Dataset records
-=-=-=-=-

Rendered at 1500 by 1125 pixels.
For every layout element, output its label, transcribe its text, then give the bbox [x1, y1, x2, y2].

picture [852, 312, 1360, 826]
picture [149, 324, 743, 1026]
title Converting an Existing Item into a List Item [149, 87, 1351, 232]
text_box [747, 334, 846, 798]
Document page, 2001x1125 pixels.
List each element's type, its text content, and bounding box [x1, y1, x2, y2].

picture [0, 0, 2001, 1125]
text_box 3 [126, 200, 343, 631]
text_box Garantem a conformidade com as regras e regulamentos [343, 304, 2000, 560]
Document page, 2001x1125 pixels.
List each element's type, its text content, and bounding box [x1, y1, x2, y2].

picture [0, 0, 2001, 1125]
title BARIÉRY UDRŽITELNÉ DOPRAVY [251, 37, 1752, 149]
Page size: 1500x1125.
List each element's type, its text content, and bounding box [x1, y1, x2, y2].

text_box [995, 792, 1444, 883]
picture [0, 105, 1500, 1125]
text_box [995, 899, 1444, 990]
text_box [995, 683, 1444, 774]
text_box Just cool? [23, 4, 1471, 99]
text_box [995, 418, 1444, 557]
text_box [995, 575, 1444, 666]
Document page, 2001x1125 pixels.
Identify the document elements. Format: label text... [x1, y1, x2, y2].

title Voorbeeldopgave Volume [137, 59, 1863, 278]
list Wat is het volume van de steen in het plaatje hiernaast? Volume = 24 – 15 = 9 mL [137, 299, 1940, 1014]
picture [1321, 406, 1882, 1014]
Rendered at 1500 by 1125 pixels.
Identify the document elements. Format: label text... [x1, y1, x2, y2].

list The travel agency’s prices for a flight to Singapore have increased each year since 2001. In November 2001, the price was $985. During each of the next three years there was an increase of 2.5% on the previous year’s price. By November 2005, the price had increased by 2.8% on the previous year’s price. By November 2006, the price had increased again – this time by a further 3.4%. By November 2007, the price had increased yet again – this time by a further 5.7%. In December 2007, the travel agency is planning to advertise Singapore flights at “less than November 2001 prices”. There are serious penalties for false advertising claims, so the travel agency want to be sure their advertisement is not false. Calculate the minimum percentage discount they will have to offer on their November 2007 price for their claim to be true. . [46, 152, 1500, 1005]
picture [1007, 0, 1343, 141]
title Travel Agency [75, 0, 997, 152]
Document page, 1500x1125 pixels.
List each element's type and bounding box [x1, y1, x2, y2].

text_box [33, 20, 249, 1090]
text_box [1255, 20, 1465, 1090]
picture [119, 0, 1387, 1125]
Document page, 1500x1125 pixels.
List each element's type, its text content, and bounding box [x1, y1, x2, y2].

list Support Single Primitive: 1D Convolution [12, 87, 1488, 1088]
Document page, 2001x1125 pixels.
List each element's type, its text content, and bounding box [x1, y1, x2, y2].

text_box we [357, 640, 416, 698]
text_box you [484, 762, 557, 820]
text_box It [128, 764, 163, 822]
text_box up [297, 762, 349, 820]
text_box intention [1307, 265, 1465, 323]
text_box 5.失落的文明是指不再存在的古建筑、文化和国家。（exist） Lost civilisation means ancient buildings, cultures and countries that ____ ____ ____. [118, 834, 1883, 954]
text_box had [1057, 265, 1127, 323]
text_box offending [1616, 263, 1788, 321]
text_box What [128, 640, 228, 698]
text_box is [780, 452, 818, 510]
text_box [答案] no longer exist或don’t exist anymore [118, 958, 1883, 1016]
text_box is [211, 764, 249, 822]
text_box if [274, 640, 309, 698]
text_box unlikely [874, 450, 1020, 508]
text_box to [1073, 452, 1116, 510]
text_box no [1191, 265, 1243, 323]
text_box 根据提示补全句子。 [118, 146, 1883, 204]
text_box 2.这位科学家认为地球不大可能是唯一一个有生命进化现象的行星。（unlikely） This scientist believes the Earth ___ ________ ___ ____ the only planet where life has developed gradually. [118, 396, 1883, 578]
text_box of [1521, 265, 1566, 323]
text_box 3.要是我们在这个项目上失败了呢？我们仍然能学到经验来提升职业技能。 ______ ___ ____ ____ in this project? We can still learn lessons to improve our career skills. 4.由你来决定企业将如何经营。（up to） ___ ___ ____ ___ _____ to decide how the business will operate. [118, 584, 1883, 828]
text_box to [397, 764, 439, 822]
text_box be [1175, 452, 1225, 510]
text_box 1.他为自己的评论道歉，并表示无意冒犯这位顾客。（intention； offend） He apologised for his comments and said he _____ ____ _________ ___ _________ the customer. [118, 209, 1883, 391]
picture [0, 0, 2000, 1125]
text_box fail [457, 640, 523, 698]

-=-=-=-=-

**ACTION ITEM**
Retype the records above exactly as they appear.

**RESPONSE AREA**
Rendered at 1500 by 1125 pixels.
For every layout element, output its label, transcribe its text, then give the bbox [x1, y1, x2, y2].

picture [852, 312, 1360, 826]
picture [149, 324, 743, 1026]
title Converting an Existing Item into a List Item [149, 87, 1351, 232]
text_box [747, 334, 846, 798]
Document page, 2001x1125 pixels.
List each element's type, its text content, and bounding box [x1, y1, x2, y2].

picture [0, 0, 2001, 1125]
text_box 3 [126, 200, 343, 631]
text_box Garantem a conformidade com as regras e regulamentos [343, 304, 2000, 560]
Document page, 2001x1125 pixels.
List each element's type, its text content, and bounding box [x1, y1, x2, y2].

picture [0, 0, 2001, 1125]
title BARIÉRY UDRŽITELNÉ DOPRAVY [251, 37, 1752, 149]
Page size: 1500x1125.
List each element's type, its text content, and bounding box [x1, y1, x2, y2].

text_box [995, 792, 1444, 883]
picture [0, 105, 1500, 1125]
text_box [995, 899, 1444, 990]
text_box [995, 683, 1444, 774]
text_box Just cool? [23, 4, 1471, 99]
text_box [995, 418, 1444, 557]
text_box [995, 575, 1444, 666]
Document page, 2001x1125 pixels.
Identify the document elements. Format: label text... [x1, y1, x2, y2].

title Voorbeeldopgave Volume [137, 59, 1863, 278]
list Wat is het volume van de steen in het plaatje hiernaast? Volume = 24 – 15 = 9 mL [137, 299, 1940, 1014]
picture [1321, 406, 1882, 1014]
Rendered at 1500 by 1125 pixels.
Identify the document elements. Format: label text... [x1, y1, x2, y2].

list The travel agency’s prices for a flight to Singapore have increased each year since 2001. In November 2001, the price was $985. During each of the next three years there was an increase of 2.5% on the previous year’s price. By November 2005, the price had increased by 2.8% on the previous year’s price. By November 2006, the price had increased again – this time by a further 3.4%. By November 2007, the price had increased yet again – this time by a further 5.7%. In December 2007, the travel agency is planning to advertise Singapore flights at “less than November 2001 prices”. There are serious penalties for false advertising claims, so the travel agency want to be sure their advertisement is not false. Calculate the minimum percentage discount they will have to offer on their November 2007 price for their claim to be true. . [46, 152, 1500, 1005]
picture [1007, 0, 1343, 141]
title Travel Agency [75, 0, 997, 152]
Document page, 1500x1125 pixels.
List each element's type and bounding box [x1, y1, x2, y2].

text_box [33, 20, 249, 1090]
text_box [1255, 20, 1465, 1090]
picture [119, 0, 1387, 1125]
Document page, 1500x1125 pixels.
List each element's type, its text content, and bounding box [x1, y1, x2, y2].

list Support Single Primitive: 1D Convolution [12, 87, 1488, 1088]
Document page, 2001x1125 pixels.
List each element's type, its text content, and bounding box [x1, y1, x2, y2].

text_box we [357, 640, 416, 698]
text_box you [484, 762, 557, 820]
text_box It [128, 764, 163, 822]
text_box up [297, 762, 349, 820]
text_box intention [1307, 265, 1465, 323]
text_box 5.失落的文明是指不再存在的古建筑、文化和国家。（exist） Lost civilisation means ancient buildings, cultures and countries that ____ ____ ____. [118, 834, 1883, 954]
text_box had [1057, 265, 1127, 323]
text_box offending [1616, 263, 1788, 321]
text_box What [128, 640, 228, 698]
text_box is [780, 452, 818, 510]
text_box [答案] no longer exist或don’t exist anymore [118, 958, 1883, 1016]
text_box is [211, 764, 249, 822]
text_box if [274, 640, 309, 698]
text_box unlikely [874, 450, 1020, 508]
text_box to [1073, 452, 1116, 510]
text_box no [1191, 265, 1243, 323]
text_box 根据提示补全句子。 [118, 146, 1883, 204]
text_box 2.这位科学家认为地球不大可能是唯一一个有生命进化现象的行星。（unlikely） This scientist believes the Earth ___ ________ ___ ____ the only planet where life has developed gradually. [118, 396, 1883, 578]
text_box of [1521, 265, 1566, 323]
text_box 3.要是我们在这个项目上失败了呢？我们仍然能学到经验来提升职业技能。 ______ ___ ____ ____ in this project? We can still learn lessons to improve our career skills. 4.由你来决定企业将如何经营。（up to） ___ ___ ____ ___ _____ to decide how the business will operate. [118, 584, 1883, 828]
text_box to [397, 764, 439, 822]
text_box be [1175, 452, 1225, 510]
text_box 1.他为自己的评论道歉，并表示无意冒犯这位顾客。（intention； offend） He apologised for his comments and said he _____ ____ _________ ___ _________ the customer. [118, 209, 1883, 391]
picture [0, 0, 2000, 1125]
text_box fail [457, 640, 523, 698]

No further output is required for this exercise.